Speaker: Prasenjit Mitra , Stanford University
Resolving Semantic Heterogeneity and Enabling Interoperation Among Information Sources
Abstract: The Internet has provided easy access to very large amounts of information. The ability to compose information from multiple sources is crucial in order to derive more knowledge from diverse sources. A major roadblock to composing information from distributed, autonomous information sources is their semantic heterogeneity. Interoperation provides a scalable alternative to integration, where the responsibility of maintenance as sources change falls on the integrator.
In this talk, I will outline algorithms that resolve semantic heterogeneity among information sources semi-automatically using algorithms that use techniques from information retrieval and natural language processing.
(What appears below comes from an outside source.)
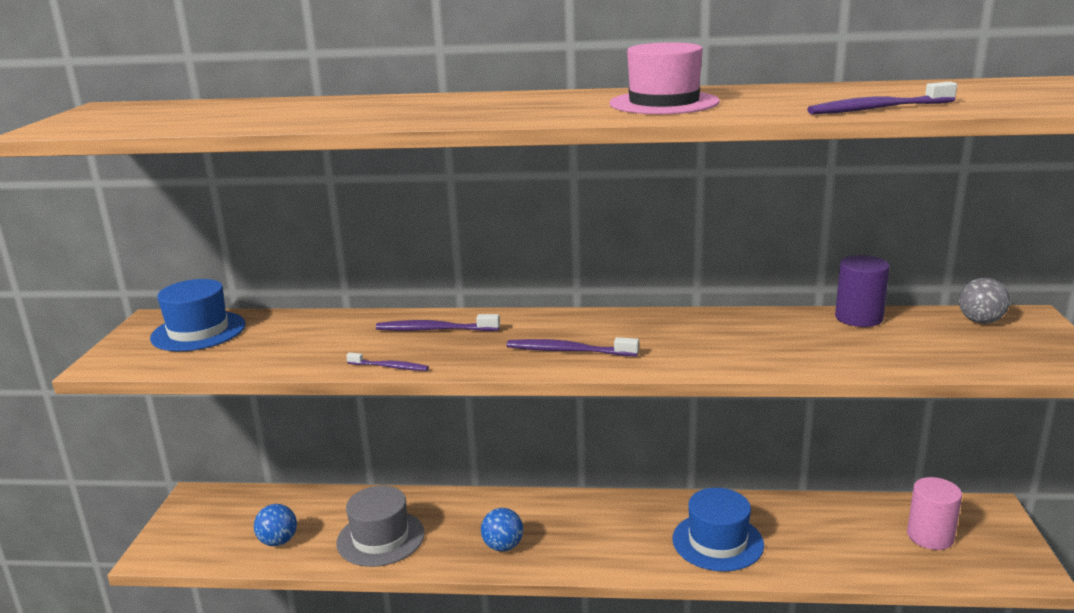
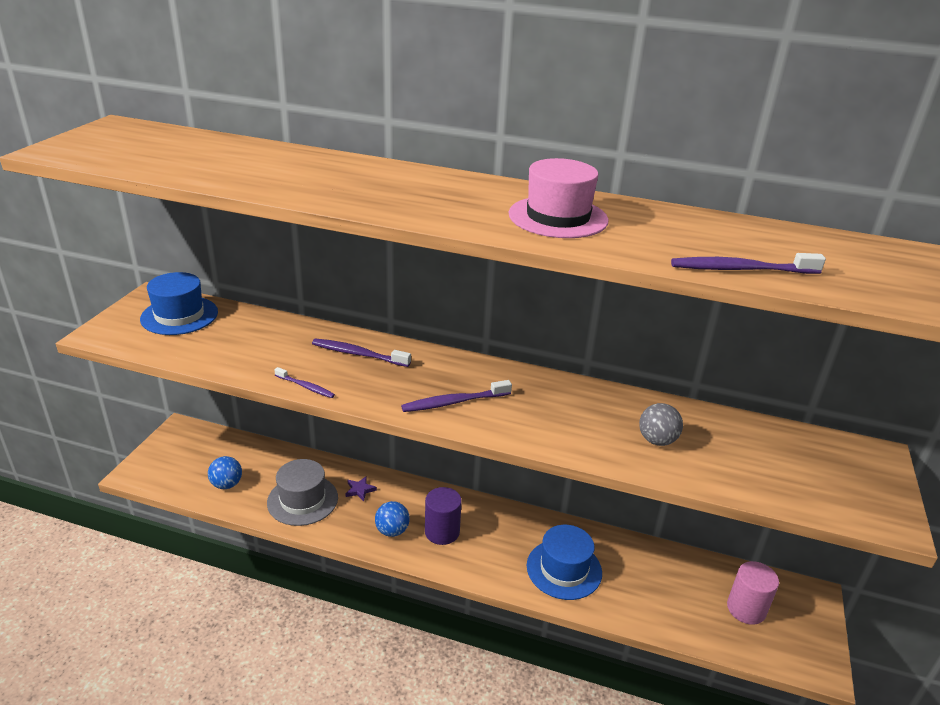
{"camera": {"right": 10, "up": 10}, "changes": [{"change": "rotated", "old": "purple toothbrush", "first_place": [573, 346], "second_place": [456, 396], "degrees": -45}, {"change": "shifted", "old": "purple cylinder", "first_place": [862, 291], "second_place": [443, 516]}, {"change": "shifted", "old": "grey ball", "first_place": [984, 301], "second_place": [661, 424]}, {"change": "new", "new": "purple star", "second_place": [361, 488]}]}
The algorithms form the basis for an articulation generator - a tool for establishing rules expressing semantic correspondence among information sources. I will also briefly outline an algebra and show how the composition of information from multiple sources can be optimized. Finally, I will sketch how our tool has the potential to be used in several fields, like bioinformatics, and e-commerce, where data from diverse sources need to be composed.
Short Bio: Prasenjit Mitra is a Ph.D. candidate in Electrical Engineering at Stanford University. He obtained a Master of Science degree in Computer Science from the University of Texas at Austin in 1994 and a Bachelor of Technology with Honours in Computer Science and Engineering from the Indian Institute of Technology, Kharagpur. His primary research interests are in enabling interoperation among heterogenous database systems and its applications in various fields like electronic commerce, and bioinformatics. He also has broad interests in topics in database systems, data mining, knowledge discovery, and information retrieval.
Host: J. Doyle and M. Singh, Computer Science, NCSU